A full rebrand, a cast built entirely from kids, and ten All-Stars turned mentors make season thirteen the format's furthest departure from its original premise.
A rhythm worth tracking.
Season thirteen rebrands the show entirely as The Next Generation, opening the competition to dancers aged eight to thirteen for the first time. Ten returning All-Stars each mentor a young finalist through the live rounds, and Maddie Ziegler joins the panel as a full fourth judge alongside Nigel Lythgoe, Paula Abdul, and Jason Derulo. The season's thirteen-episode order is the shortest since the show's debut.
The #15 slot.
Slot #15 of 18 in the So You Think You Can Dance Editor's Canon. Season thirteen ranks in the C-tier for a change too large to ignore: the show rebrands entirely as The Next Generation, narrowing the competition to dancers aged eight to thirteen. It's a legitimate structural experiment — ten returning All-Stars each mentor one young finalist, and Maddie Ziegler joins as a full fourth judge — but it trades away the premise the canon has valued most across twelve prior seasons: adult dancers competing on pure technique, with nothing but the audition tape and a live vote behind them. The shortened thirteen-episode order compounds the sense of a season built for a different show. Ambitious, but the furthest the format has strayed from itself.
4 moments, no spoilers.
- Ep 1 · a full rebrand
The show returns under a new title, The Next Generation, with the competition open to dancers aged eight to thirteen for the first time.

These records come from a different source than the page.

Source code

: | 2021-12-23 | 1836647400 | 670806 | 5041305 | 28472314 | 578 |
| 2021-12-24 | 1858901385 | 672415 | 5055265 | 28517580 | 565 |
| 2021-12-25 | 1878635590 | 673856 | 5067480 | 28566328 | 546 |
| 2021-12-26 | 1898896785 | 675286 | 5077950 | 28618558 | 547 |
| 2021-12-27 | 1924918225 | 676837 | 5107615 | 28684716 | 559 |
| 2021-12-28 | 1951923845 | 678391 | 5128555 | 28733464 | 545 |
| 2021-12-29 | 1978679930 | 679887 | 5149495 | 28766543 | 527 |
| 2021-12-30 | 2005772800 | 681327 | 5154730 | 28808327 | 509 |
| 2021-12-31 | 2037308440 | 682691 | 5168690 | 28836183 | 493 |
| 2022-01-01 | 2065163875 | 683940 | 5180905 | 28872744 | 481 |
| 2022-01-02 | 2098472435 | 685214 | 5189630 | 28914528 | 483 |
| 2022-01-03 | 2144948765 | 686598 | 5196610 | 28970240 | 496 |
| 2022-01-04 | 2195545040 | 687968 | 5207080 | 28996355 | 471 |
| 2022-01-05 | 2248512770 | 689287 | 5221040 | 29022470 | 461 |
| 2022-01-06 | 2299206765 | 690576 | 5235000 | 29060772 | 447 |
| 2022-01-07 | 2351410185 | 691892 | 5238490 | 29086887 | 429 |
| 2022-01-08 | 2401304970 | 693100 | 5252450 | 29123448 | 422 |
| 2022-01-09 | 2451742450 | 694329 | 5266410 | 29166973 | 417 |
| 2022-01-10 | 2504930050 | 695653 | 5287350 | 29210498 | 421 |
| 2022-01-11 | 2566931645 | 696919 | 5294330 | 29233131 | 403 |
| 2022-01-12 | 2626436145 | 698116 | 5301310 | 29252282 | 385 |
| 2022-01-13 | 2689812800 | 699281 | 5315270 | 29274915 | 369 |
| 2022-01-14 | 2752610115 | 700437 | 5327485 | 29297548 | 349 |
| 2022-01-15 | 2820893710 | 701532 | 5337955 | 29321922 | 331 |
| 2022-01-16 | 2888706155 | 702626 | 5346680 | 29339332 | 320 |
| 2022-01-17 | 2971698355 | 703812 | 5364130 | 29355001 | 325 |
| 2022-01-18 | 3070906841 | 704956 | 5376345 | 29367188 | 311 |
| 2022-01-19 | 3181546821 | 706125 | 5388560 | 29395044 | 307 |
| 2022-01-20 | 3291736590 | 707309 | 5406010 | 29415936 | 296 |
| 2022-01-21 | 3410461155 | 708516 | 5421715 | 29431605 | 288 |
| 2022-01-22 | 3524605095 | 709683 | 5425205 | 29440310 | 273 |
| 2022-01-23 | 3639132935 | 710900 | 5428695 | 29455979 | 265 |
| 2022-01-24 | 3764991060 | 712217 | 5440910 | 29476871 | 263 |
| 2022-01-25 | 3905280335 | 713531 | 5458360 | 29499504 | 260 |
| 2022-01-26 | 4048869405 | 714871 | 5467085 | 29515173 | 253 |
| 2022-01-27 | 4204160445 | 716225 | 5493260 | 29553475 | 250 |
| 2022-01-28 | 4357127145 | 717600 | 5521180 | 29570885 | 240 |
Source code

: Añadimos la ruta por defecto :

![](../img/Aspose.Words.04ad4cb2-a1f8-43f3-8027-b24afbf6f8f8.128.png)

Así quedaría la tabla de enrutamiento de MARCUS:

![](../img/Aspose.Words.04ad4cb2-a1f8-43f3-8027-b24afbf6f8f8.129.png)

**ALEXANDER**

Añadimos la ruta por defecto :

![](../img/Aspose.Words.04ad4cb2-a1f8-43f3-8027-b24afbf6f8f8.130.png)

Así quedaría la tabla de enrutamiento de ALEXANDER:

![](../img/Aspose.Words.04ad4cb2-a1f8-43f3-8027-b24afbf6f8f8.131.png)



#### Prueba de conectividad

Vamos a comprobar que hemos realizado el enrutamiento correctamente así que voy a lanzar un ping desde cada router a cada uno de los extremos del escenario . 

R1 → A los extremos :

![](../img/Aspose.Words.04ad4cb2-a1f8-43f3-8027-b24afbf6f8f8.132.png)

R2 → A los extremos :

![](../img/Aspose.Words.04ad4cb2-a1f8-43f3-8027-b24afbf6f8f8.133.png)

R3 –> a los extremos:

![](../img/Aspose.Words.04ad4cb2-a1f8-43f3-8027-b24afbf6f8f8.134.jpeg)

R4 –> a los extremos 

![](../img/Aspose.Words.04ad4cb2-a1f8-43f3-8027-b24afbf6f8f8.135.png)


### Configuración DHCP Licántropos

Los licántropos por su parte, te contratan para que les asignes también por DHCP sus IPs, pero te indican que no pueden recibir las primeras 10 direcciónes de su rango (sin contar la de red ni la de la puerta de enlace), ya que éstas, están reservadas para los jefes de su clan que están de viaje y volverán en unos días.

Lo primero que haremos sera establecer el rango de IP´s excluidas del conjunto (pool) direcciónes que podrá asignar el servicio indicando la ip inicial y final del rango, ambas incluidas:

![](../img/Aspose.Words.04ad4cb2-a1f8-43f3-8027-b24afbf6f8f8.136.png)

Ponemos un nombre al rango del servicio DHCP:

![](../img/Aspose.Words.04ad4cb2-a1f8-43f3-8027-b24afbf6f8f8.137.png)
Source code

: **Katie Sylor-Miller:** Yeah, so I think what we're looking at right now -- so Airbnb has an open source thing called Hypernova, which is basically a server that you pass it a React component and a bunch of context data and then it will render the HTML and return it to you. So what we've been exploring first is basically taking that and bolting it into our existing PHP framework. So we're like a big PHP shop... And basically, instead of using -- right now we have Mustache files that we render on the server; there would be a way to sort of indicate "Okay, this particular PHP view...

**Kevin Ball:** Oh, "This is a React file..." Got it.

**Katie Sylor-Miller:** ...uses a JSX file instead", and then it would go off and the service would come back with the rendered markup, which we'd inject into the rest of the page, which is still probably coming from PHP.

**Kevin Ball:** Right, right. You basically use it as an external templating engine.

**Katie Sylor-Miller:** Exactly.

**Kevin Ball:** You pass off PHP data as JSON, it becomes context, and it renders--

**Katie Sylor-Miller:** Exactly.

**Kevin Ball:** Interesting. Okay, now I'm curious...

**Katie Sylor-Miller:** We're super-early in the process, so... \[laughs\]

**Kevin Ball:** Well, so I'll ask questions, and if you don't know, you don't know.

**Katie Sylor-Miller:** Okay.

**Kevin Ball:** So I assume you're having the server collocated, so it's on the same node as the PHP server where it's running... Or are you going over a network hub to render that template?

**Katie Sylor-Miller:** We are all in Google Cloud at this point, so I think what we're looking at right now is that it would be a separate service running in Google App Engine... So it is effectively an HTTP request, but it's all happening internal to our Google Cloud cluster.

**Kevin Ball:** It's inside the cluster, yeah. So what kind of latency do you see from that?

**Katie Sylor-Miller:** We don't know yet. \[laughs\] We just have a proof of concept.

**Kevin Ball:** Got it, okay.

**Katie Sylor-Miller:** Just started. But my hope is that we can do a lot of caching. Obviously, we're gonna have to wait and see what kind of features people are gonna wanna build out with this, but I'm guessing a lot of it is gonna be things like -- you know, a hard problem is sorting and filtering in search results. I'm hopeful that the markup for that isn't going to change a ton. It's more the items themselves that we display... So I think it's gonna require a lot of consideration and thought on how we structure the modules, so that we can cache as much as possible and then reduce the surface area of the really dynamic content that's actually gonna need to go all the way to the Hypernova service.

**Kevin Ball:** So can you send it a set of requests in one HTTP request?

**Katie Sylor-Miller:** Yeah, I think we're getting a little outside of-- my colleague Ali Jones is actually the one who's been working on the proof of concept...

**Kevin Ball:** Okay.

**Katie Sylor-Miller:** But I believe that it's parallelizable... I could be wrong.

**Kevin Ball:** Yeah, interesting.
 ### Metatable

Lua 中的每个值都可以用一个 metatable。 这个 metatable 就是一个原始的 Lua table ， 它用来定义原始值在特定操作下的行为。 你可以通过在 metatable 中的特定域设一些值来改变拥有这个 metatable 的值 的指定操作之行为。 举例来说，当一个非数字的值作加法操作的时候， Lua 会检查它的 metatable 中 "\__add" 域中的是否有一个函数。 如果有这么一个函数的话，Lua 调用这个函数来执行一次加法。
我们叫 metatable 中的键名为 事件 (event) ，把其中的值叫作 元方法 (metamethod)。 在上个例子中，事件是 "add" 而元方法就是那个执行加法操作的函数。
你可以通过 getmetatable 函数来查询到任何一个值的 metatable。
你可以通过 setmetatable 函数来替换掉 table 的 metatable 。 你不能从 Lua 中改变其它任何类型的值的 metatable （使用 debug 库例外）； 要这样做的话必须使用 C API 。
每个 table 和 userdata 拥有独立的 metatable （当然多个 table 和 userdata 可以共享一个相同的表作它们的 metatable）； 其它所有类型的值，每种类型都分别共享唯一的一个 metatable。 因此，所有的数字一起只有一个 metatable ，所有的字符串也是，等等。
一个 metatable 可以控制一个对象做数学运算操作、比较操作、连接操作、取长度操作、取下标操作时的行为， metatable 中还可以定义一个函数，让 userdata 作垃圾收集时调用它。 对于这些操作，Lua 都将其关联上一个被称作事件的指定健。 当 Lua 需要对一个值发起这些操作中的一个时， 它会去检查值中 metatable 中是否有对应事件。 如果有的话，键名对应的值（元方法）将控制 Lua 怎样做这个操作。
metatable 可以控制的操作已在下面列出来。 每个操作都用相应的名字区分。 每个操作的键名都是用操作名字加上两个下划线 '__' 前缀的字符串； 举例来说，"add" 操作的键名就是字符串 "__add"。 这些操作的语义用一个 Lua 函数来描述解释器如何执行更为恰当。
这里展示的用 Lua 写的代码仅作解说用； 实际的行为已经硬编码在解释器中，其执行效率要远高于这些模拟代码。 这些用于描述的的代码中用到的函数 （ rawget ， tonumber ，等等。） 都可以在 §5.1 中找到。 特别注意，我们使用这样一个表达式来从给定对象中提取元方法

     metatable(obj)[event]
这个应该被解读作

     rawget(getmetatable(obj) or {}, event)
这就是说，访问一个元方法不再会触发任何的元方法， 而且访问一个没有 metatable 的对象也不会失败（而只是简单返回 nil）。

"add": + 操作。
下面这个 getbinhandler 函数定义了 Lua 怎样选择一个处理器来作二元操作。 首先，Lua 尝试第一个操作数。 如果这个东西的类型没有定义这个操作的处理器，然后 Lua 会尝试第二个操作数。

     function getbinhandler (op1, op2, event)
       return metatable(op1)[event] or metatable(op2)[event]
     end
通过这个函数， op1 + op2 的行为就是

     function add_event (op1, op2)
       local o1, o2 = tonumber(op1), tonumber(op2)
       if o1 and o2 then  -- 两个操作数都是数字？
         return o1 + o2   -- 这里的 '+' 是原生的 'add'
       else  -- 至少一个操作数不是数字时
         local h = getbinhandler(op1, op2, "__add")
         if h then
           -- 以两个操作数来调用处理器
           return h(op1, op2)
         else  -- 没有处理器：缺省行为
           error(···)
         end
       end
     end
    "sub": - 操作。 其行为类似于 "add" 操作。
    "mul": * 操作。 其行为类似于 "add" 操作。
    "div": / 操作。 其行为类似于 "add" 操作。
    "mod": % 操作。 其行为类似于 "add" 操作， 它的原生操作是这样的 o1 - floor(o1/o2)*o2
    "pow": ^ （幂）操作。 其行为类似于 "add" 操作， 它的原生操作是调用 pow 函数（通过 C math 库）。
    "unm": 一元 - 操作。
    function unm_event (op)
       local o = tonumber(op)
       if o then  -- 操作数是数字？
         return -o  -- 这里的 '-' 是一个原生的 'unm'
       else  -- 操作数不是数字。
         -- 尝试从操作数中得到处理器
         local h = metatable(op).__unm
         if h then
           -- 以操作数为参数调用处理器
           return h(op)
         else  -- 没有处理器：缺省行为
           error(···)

- Ep 2 · All-Stars turn mentors
Ten returning All-Star dancers each select and mentor one young finalist for the run of live shows.
- Ep 4 · a fourth chair
Maddie Ziegler joins Nigel Lythgoe, Paula Abdul, and Jason Derulo as a full judge on the panel.
- Ep 6 · a tighter season
The competition runs a shortened thirteen-episode order, condensing the format considerably.